• THE PROBLEM
Copy out every line of the records below without changing anything, but leave the pictures out.

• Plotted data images
BEGIN
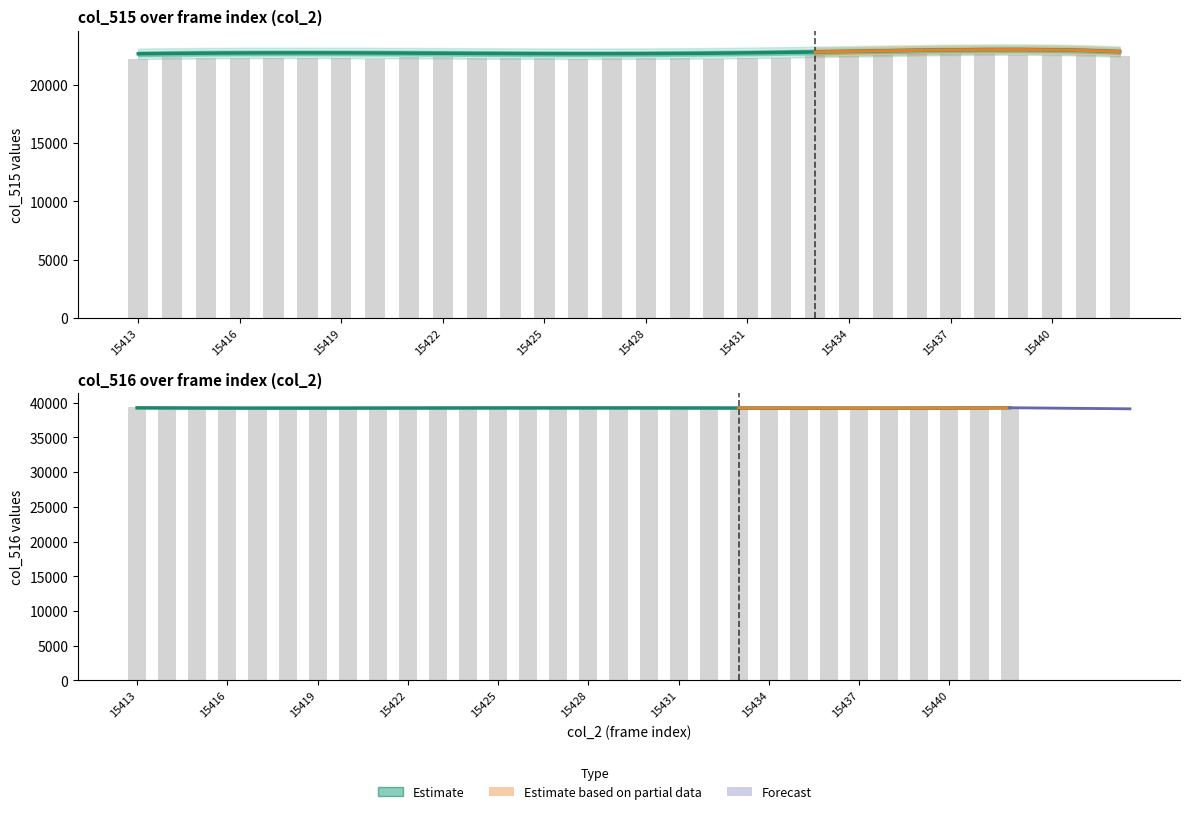

Is it true that the value at 13 is 39261.1?

True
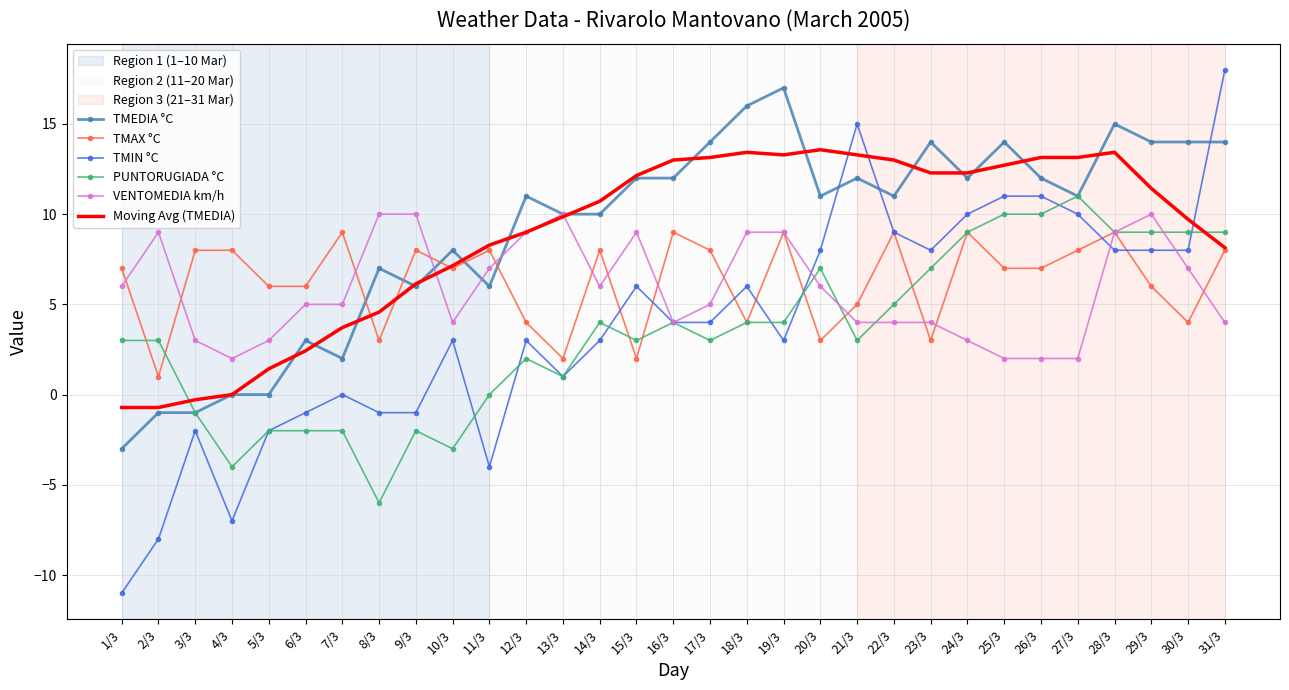

Is the value of VENTOMEDIA km/h at 27/3 greater than the value of TMEDIA °C at 15/3?

No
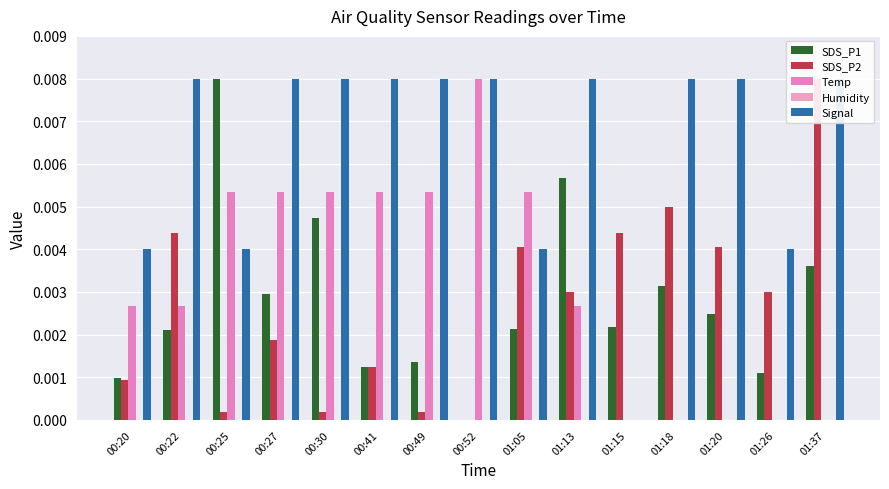

Reading left to right, transcribe all the data shown in this chart.

SDS_P1: 00:20=0.0	00:22=0.0	00:25=0.0	00:27=0.0	00:30=0.0	00:41=0.0	00:49=0.0	00:52=0.0	01:05=0.0	01:13=0.0	01:15=0.0	01:18=0.0	01:20=0.0	01:26=0.0	01:37=0.0
SDS_P2: 00:20=0.0	00:22=0.0	00:25=0.0	00:27=0.0	00:30=0.0	00:41=0.0	00:49=0.0	00:52=0.0	01:05=0.0	01:13=0.0	01:15=0.0	01:18=0.0	01:20=0.0	01:26=0.0	01:37=0.0
Temp: 00:20=0.0	00:22=0.0	00:25=0.0	00:27=0.0	00:30=0.0	00:41=0.0	00:49=0.0	00:52=0.0	01:05=0.0	01:13=0.0	01:15=0.0	01:18=0.0	01:20=0.0	01:26=0.0	01:37=0.0
Humidity: 00:20=0.0	00:22=0.0	00:25=0.0	00:27=0.0	00:30=0.0	00:41=0.0	00:49=0.0	00:52=0.0	01:05=0.0	01:13=0.0	01:15=0.0	01:18=0.0	01:20=0.0	01:26=0.0	01:37=0.0
Signal: 00:20=0.0	00:22=0.0	00:25=0.0	00:27=0.0	00:30=0.0	00:41=0.0	00:49=0.0	00:52=0.0	01:05=0.0	01:13=0.0	01:15=0.0	01:18=0.0	01:20=0.0	01:26=0.0	01:37=0.0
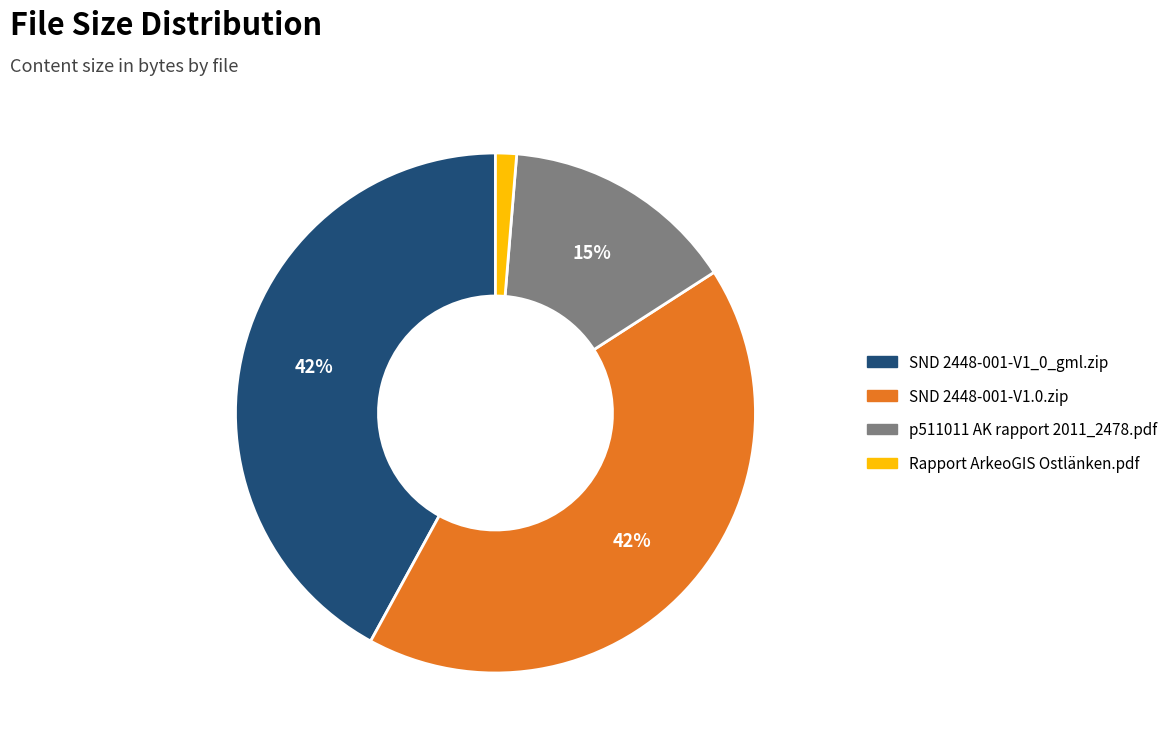

What is the smallest slice in the pie chart?

Rapport ArkeoGIS Ostlänken.pdf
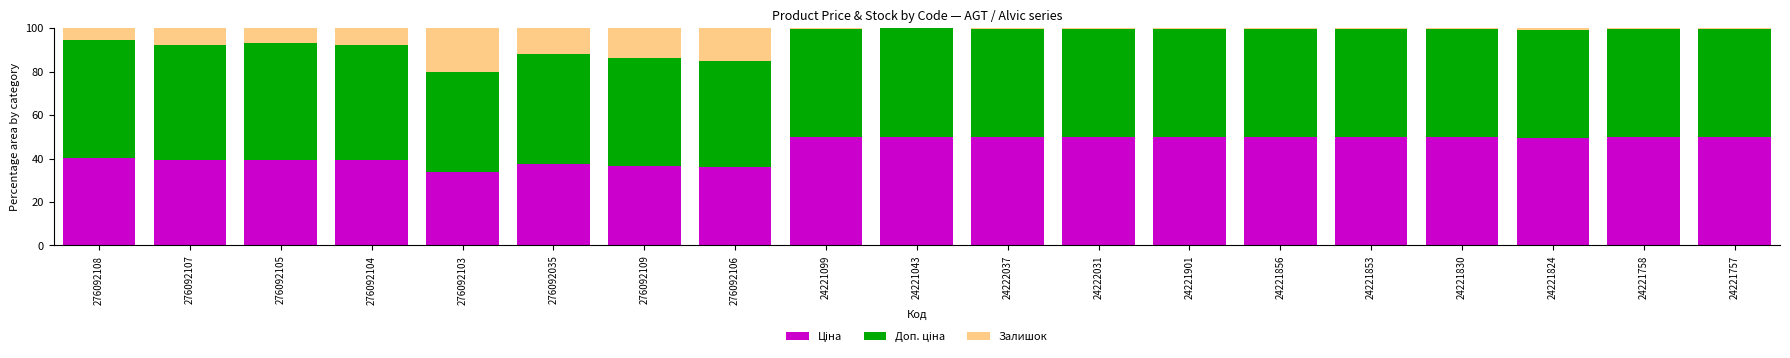

What is the total value across all series at 276092107?

100.0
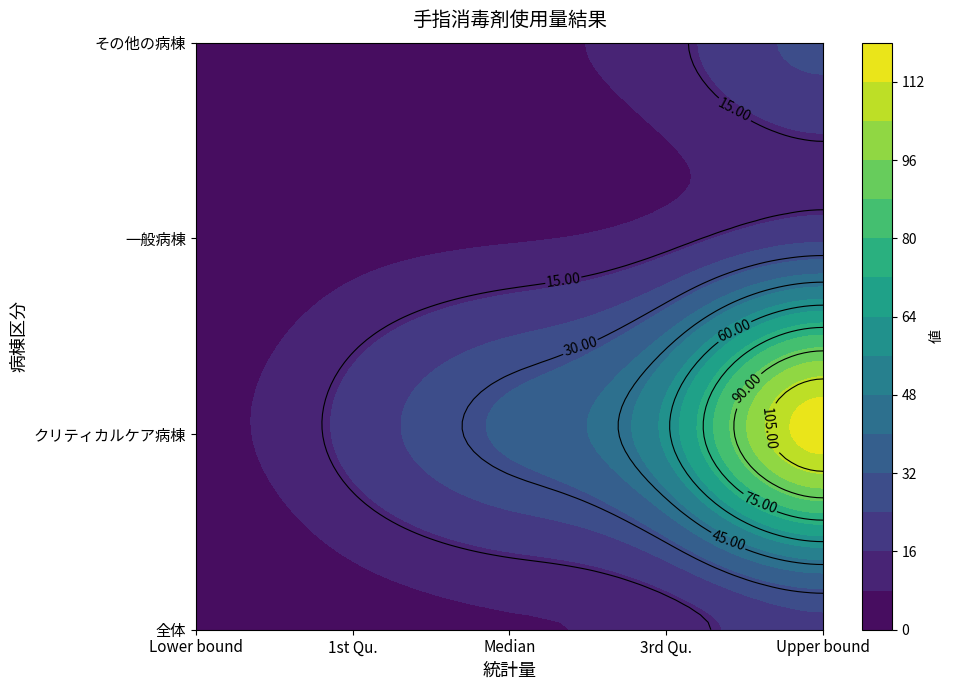

At which label is クリティカルケア病棟 closest to 61?

3rd Qu.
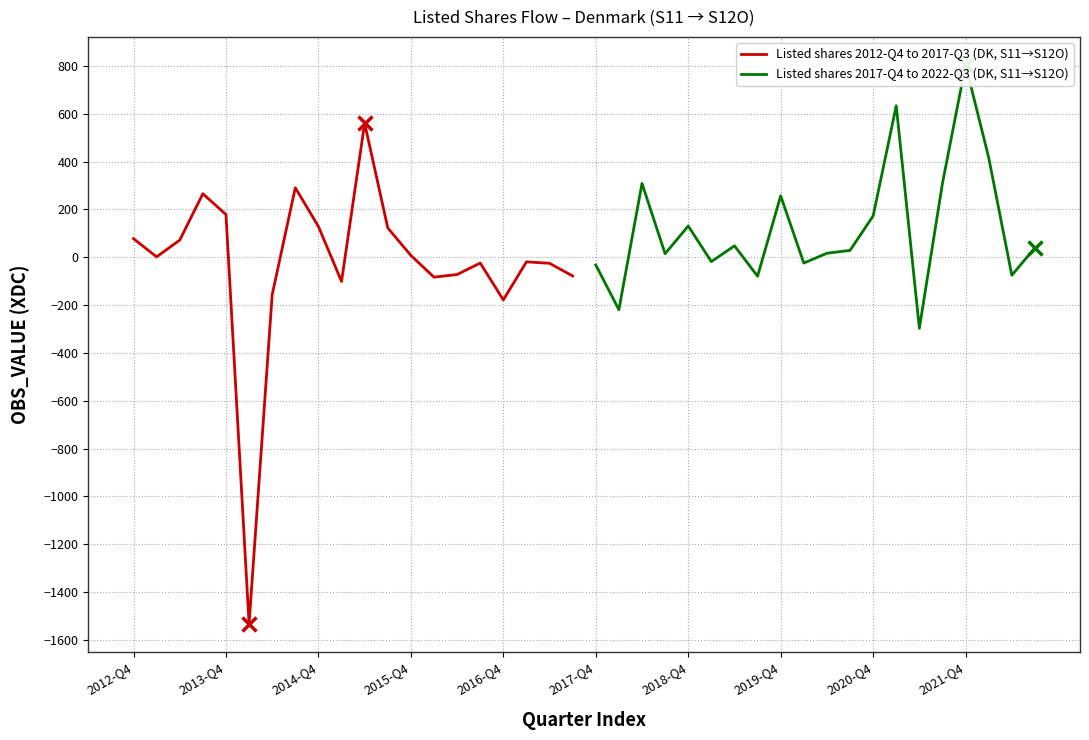

Which series has the largest total across all categories?

Listed shares 2017-Q4 to 2022-Q3 (DK, S11→S12O)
END
• SOLUTION BELOW
Is it true that the value at 13 is 39261.1?

True

Is the value of VENTOMEDIA km/h at 27/3 greater than the value of TMEDIA °C at 15/3?

No

Reading left to right, transcribe all the data shown in this chart.

SDS_P1: 00:20=0.0	00:22=0.0	00:25=0.0	00:27=0.0	00:30=0.0	00:41=0.0	00:49=0.0	00:52=0.0	01:05=0.0	01:13=0.0	01:15=0.0	01:18=0.0	01:20=0.0	01:26=0.0	01:37=0.0
SDS_P2: 00:20=0.0	00:22=0.0	00:25=0.0	00:27=0.0	00:30=0.0	00:41=0.0	00:49=0.0	00:52=0.0	01:05=0.0	01:13=0.0	01:15=0.0	01:18=0.0	01:20=0.0	01:26=0.0	01:37=0.0
Temp: 00:20=0.0	00:22=0.0	00:25=0.0	00:27=0.0	00:30=0.0	00:41=0.0	00:49=0.0	00:52=0.0	01:05=0.0	01:13=0.0	01:15=0.0	01:18=0.0	01:20=0.0	01:26=0.0	01:37=0.0
Humidity: 00:20=0.0	00:22=0.0	00:25=0.0	00:27=0.0	00:30=0.0	00:41=0.0	00:49=0.0	00:52=0.0	01:05=0.0	01:13=0.0	01:15=0.0	01:18=0.0	01:20=0.0	01:26=0.0	01:37=0.0
Signal: 00:20=0.0	00:22=0.0	00:25=0.0	00:27=0.0	00:30=0.0	00:41=0.0	00:49=0.0	00:52=0.0	01:05=0.0	01:13=0.0	01:15=0.0	01:18=0.0	01:20=0.0	01:26=0.0	01:37=0.0

What is the smallest slice in the pie chart?

Rapport ArkeoGIS Ostlänken.pdf

What is the total value across all series at 276092107?

100.0

At which label is クリティカルケア病棟 closest to 61?

3rd Qu.

Which series has the largest total across all categories?

Listed shares 2017-Q4 to 2022-Q3 (DK, S11→S12O)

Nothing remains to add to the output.